Birşey yok. Sadece bir an, o ses...
It was just for a moment, that voice...
- Hayır, Ben. Ses seda yok.
No, Ben, nothing yet.
- Artık ticari işler yok. Kaymayan kemerler veya ses çıkarmayan patlamış mısır keseleri üzerinde çalışmak yok.
- No more commercial assignments, no more working on nonskid girdles or noiseless popcorn bags.
O ses teknisyeni yok mu! Onu elime geçireyim de gör.
That engineer, wait till I get him.
Neyle karşı karşıya olduğumuzu görene kadar ulu orta ses yapmamıza gerek yok.
No use yelling for outside interference until we see what we got.
Tek bir ses çıkarmak yok.
Not a sound.
Ses telleri yok mu?
- No vocal cords?
Çünkü ses telleri yok, korkusunu ses çıkararak dile getiremedi.
Because she has no vocal cords, she can't release fear vocally.
Ses çıkarmadan böyle dayak yemenizin gereği yok.

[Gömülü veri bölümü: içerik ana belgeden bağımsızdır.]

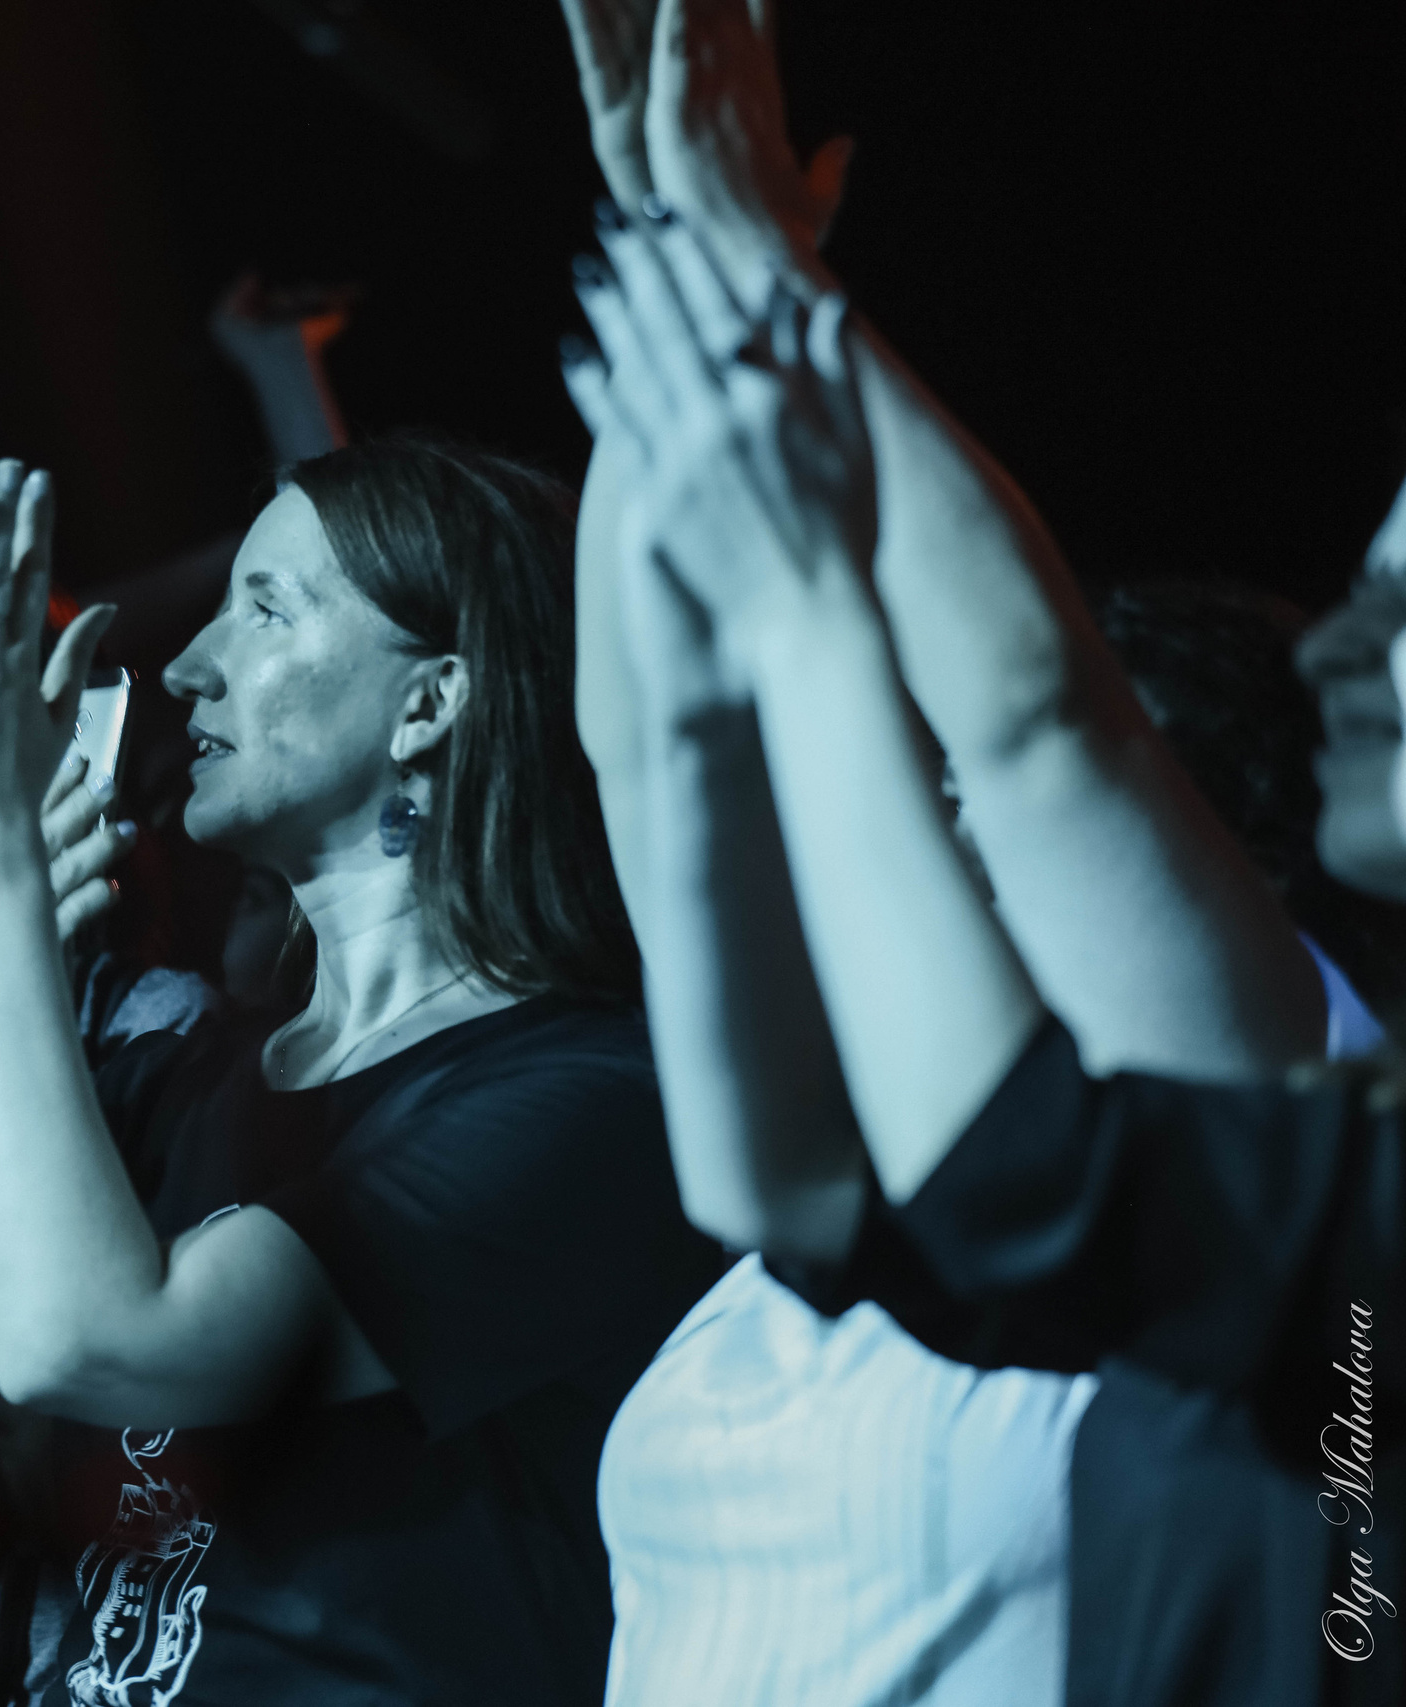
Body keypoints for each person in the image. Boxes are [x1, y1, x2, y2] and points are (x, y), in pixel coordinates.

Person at [556, 4, 1352, 1702]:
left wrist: (806, 570)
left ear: (1208, 854)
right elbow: (650, 758)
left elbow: (1041, 718)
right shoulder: (900, 1137)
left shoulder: (1253, 1125)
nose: (940, 794)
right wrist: (684, 259)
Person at [0, 440, 726, 1704]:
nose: (189, 666)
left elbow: (96, 1341)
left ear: (428, 704)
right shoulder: (191, 1079)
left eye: (265, 611)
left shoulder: (585, 1101)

No need to take a beating like this lying down.
Uzun zamandır arkamızda ses seda yok.
Just so long as nobody starts... creeping up behind us.
Ses yok.
It doesn't buzz.
Şimdi, Bay Nelson, bana bu ses tonuyla konuşmaya hiç hakkınız yok!
Now, Mr Nelson, you've no right to address me in a tone like that!
Ve Halliwell'den de ses seda yok.
And no word from Halliwell.
Ses uyuşuyor ancak bu gezegene atanmış bir Gary Seven yok.
Voice pattern matches, but I have no listing of a Gary Seven assigned this planet.
Ses telleri yok.
No vocal chords.
Ses çıkarmak, konuşmak yok.
Not a sound, not a word.
Ses çıkarma, odada, ikimizden başka kimse yok yoksa arkadaşların, gürültüleri, duyarsa hakkımızda ne düşünürler.
Keep it down, there's just the two of us here. It'd be so embarrassing if you keep making odd noises.
Ses seda yok, efendim.
Nothing, sir.
Ses-telgraf aletini kontrol etmenize gerek yok.
- Uhura... - No need to check your voice-telegraph device.
Ses çıkarmak yok.
Don't make a sound.
Bir ses duyduğumu sandım ; " Uyku yok artık.
Methought I heard a voice cry, " Sleep no more.
Yine de ses tüm şatoda çınladı ; "Glamis uykuyu katletti ve Cawdor'a da uyku yok artık. Macbeth artık uyuyamayacak!"
Still it cried to all the house, " Glamis hath murdered sleep and Cawdor shall sleep no more.